Orsun caught Castor’s attention. “They are making certain there are no survivors,” he said. “They are covering their tracks.”
Castor was unsurprised. ONI’s treachery was as boundless as the stars, and he could easily see them executing a team whom they had hired to perform a task.
Speaking over the battlenet, Castor said. “Tabor, you have done well. Fall back and hide. When the infidels—”
The command was interrupted by a wet gasp. A heartbeat later, the battlenet filled with the unmistakable gurgle of someone drowning in his own blood, and the transmission ended in the pop of a deactivating comm unit.
Of course. An ONI hit team would have set an overwatch. And the officer pacing in front of the utility skiff? Had he been a fool . . . or bait?
“Tabor? Report status.” When no reply came, Castor looked to Orsun. “Who were the spies with—”
“Neola and Vankus,” Orsun said. He was speaking over the battlenet. “Report.”
There was no response.
“Panya?” Orsun’s tone was worried. “Report.”
Again, no reply. The pacing officer had been no fool, and Panya had no doubt paid with her life for Castor’s mistake.
Castor deactivated his comm and turned to his companions. “Shut off your communications,” he ordered. “Our battlenet has been compromised.”

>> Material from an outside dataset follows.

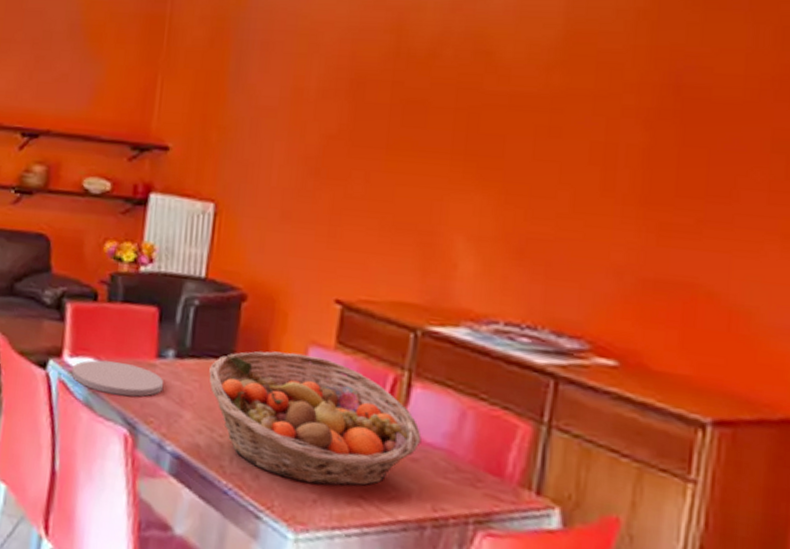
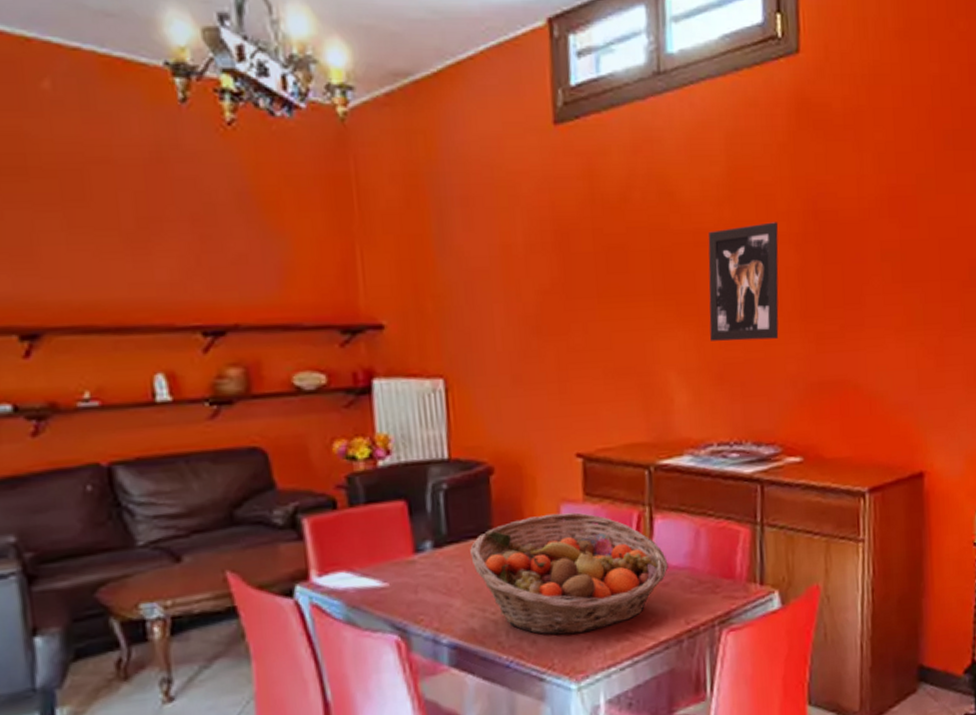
plate: present [71,360,164,397] -> none [323,566,428,605]
wall art: none [514,93,624,221] -> present [708,222,779,341]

As the Keepers obeyed, he studied the security station display cluster. The True Light’s external cameras offered spherical coverage of the surrounding area, and he could see that there was no one approaching the vessel. But the berthing bay was not a great deal larger than the freighter itself, and beyond it were dozens of partitions and tethered equipment nets that could hide an enemy.
“Dokab,” Orsun said, “we await your command. If the infidels know we are watching—”
“They will move quickly,” Castor finished.
Castor turned toward the boarding ramp. Now that he knew that it had been ONI who framed the Keepers for the Tuwa murders, the wise thing would have been to withdraw and develop a plan for taking vengeance. But he doubted ONI would give him—or his fellow dokabs—time. They had dealt the Keepers a terrible blow by destroying Salvation Base, and they would move swiftly to exploit their victory.